Preston pointed out that this measure would align San Francisco’s policy with the current movement to view psychedelics differently after years of criminalization and stigma.

“The law hasn’t evolved at all since then, and these substances are treated the way they always have been,” Preston said. “At the same time, the scientific community has been expanding their study and research into their therapeutic use.”

Michael Pollan is a cofounder of the Berkeley Center for the Science of Psychedelics. He also created a Netflix documentary series about the drug.

“These substances have enormous potential, but they are not for everyone and they carry serious risks when used improperly,” Pollan said at a recent news conference. “The shift from destroyer of young minds in the ’60s to effective medicine in the 2020s is as sudden as it is confusing to many people. So we want to address that confusion and that curiosity with solid, credible information from a trusted source.”

“Not many people were doing basic science, trying to understand how it is that psychedelics have the effects they have and why they’re effective in the treatment of various mental disorders,” Pollan added. “We want to figure out what psychedelics might teach us about things like perception, predictive processing, belief change and brain plasticity.”

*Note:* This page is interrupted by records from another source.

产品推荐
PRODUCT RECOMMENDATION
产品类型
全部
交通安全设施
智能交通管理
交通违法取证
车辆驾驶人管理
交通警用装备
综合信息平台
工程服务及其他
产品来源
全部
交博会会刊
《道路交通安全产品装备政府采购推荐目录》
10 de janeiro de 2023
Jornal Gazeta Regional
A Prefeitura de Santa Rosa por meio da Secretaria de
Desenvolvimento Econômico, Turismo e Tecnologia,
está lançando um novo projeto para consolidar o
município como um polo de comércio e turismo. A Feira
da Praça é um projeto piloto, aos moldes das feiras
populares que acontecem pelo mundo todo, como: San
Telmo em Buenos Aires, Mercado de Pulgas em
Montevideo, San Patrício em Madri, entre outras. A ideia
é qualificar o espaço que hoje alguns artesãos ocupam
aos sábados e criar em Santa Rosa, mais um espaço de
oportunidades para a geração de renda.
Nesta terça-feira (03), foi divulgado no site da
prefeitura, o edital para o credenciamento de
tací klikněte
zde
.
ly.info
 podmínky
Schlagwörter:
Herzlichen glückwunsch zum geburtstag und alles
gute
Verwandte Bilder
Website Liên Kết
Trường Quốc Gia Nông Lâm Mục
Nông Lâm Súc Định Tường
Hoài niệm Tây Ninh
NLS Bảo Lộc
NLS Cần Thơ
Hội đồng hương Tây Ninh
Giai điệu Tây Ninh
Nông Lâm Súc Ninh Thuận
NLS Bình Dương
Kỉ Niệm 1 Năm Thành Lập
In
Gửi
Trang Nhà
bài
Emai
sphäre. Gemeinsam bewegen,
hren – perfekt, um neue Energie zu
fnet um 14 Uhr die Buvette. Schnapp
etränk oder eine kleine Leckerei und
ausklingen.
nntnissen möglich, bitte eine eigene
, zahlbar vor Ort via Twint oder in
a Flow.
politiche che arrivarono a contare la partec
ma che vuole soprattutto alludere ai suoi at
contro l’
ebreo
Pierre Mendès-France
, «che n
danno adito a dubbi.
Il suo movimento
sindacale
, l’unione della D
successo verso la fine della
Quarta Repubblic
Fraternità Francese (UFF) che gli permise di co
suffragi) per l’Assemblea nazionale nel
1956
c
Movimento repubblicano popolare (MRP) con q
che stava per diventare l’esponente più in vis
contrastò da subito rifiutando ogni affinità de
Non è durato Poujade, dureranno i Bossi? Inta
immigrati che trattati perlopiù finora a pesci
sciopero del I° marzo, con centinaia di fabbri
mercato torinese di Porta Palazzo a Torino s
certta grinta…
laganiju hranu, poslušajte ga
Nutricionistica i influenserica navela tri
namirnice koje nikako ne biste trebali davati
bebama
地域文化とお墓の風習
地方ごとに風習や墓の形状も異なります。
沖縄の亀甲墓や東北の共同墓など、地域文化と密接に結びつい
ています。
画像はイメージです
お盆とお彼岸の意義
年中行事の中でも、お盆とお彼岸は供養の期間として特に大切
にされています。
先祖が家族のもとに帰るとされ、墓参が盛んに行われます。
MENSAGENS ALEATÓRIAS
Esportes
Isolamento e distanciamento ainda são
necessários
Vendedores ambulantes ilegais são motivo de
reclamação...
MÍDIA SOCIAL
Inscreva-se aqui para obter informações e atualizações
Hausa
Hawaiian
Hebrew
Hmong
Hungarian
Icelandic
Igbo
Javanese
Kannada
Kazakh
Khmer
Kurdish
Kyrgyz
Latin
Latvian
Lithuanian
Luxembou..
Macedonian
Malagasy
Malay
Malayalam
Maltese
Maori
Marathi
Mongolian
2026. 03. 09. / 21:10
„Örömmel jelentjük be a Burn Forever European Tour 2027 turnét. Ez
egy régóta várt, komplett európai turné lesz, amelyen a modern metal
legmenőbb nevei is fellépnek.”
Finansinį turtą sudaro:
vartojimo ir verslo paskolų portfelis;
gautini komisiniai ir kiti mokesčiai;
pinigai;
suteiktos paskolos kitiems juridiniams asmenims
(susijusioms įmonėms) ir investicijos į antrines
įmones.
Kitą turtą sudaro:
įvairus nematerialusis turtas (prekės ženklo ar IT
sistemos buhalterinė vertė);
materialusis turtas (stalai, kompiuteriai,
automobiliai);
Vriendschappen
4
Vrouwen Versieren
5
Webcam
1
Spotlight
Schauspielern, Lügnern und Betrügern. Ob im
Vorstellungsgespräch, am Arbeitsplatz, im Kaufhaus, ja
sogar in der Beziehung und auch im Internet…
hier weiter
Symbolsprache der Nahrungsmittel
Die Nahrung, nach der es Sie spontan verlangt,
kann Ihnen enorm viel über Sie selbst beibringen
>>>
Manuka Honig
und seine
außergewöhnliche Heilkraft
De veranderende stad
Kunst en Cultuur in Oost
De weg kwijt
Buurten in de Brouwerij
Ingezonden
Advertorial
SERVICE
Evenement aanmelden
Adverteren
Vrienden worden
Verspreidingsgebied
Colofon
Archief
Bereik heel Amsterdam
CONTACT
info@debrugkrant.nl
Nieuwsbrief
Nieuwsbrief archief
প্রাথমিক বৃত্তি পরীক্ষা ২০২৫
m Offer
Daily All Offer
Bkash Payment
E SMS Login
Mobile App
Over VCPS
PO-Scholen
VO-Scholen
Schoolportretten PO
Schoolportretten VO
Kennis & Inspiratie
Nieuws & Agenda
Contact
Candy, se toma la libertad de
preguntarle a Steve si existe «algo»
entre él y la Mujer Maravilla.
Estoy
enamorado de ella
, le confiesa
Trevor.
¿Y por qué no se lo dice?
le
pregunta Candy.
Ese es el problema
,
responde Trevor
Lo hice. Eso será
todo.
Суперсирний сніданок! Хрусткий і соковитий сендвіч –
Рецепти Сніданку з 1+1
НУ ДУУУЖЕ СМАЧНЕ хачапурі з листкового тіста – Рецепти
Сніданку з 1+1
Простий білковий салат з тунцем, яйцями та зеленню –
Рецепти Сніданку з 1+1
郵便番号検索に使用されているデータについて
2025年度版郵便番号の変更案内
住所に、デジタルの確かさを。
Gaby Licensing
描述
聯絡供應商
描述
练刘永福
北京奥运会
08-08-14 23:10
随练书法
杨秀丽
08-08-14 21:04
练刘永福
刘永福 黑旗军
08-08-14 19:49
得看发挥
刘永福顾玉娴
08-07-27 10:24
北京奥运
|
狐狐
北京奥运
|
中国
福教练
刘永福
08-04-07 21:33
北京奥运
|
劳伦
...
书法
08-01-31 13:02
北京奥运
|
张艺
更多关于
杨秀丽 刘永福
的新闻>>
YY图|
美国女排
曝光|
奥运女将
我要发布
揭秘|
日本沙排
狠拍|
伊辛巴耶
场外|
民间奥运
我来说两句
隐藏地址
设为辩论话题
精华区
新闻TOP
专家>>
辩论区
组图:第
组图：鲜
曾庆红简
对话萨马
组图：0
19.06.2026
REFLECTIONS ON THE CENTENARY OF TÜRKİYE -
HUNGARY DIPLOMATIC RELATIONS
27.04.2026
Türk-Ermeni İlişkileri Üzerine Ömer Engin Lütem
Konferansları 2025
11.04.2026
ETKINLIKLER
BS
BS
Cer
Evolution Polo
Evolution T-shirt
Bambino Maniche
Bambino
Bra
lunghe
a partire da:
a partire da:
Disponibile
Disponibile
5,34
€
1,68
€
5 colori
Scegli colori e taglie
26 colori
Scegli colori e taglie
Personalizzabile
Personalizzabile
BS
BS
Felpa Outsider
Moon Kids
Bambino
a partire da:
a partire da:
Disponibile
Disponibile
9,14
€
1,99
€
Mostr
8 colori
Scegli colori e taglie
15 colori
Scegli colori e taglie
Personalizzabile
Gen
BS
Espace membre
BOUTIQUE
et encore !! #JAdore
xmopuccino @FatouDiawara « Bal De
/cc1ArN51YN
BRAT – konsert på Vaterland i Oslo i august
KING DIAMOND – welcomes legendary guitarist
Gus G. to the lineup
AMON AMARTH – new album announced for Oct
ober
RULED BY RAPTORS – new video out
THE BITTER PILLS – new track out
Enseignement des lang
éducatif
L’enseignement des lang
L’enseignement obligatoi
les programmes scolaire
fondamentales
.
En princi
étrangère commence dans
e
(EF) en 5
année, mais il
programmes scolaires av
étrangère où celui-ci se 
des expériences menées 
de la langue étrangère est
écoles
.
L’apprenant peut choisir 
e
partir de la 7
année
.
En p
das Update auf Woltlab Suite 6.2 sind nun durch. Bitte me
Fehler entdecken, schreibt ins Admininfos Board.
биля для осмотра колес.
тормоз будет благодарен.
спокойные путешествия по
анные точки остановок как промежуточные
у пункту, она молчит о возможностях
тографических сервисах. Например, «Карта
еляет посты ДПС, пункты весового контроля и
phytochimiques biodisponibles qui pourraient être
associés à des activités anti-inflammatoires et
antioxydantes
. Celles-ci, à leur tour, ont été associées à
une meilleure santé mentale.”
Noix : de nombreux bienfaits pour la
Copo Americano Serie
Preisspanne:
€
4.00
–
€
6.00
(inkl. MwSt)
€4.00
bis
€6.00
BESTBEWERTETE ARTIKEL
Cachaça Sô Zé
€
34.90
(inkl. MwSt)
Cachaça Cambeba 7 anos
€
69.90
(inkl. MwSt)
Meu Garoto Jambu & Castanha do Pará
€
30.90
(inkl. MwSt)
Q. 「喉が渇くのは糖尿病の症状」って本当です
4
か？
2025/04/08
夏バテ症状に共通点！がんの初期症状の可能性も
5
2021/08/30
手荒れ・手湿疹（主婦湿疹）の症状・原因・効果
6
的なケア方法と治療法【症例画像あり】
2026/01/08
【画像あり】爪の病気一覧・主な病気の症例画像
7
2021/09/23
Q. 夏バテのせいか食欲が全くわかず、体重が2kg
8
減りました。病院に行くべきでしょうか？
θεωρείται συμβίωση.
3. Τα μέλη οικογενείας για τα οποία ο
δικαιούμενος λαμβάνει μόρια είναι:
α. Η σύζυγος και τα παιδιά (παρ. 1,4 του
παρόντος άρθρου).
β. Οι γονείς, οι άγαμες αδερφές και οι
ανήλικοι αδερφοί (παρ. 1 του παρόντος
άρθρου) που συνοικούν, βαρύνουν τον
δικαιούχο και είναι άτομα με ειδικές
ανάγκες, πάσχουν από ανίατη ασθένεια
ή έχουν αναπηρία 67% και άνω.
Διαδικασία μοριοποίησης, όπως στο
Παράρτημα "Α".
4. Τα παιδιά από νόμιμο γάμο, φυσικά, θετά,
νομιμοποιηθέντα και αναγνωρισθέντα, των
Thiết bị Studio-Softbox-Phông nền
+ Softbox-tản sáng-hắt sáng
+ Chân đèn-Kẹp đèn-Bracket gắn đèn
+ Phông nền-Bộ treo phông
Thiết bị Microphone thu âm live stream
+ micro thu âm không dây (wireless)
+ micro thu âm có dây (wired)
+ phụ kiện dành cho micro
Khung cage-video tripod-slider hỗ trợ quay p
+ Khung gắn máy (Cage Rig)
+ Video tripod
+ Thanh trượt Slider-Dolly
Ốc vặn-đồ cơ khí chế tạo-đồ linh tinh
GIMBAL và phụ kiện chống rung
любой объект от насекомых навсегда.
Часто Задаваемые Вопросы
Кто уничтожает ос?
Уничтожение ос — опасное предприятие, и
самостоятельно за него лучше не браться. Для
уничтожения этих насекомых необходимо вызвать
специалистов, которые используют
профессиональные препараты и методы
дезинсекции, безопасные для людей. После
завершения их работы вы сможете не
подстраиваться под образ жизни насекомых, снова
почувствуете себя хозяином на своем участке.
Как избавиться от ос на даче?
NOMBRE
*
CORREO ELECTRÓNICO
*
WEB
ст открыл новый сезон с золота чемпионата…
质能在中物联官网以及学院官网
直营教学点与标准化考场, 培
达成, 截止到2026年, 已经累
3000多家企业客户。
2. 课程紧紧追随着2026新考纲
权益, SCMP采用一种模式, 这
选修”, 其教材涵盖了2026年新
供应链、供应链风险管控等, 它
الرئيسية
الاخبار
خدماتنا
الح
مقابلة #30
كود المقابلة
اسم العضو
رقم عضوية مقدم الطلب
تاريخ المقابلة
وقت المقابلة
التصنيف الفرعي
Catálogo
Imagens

San Francisco Board of Supervisors would approve the decriminalization ordinance for psychedelics. The city will be the largest municipal authority to do so. Denver became the first nation city to legalize psychedelics. Other cities such as Santa Cruz (California), Ann Arbor (Michigan), Easthampton (Massachusetts) have also adopted similar ordinances. Two years ago, Oregon voters approved landmark legislation that legalized psilocybin therapeutically.

“One of the striking things about the Oregon experiment, which passed by ballot initiative in 2020, is that it will make a guided psychedelic experience available to anyone over 21, regardless of diagnosis,” said Pollan. “I do think that the use of psychedelics will not be restricted to the medical system. It’s not now and won’t be in the future.”

Dr. Markus Roggen is the President and Chief Science Officer of Delic Labs, a cannabis research and development company. He stated that he supported the San Francisco proposal for psychedelics.

“I welcome decriminalization from a philosophical point, as criminalizing ‘drug’ possession/use has brought many costs and pains to the country,” Roggen wrote in an email to Chronic News.

However, he stated that he doesn’t believe that decriminalization is sufficient and that it was necessary to correct the harms that were caused by criminalization of psychedelic drug. Decriminalization must include regulation due to the success of the illicit psychedelics market in the Netherlands.

“There the use is legal but production illegal,” said Roggen. “The government handed this whole industry to the cartels and mafia.”

When it comes back from recess, in September, the San Francisco Board of Supervisors is expected to take up the decriminalization of psychedelics.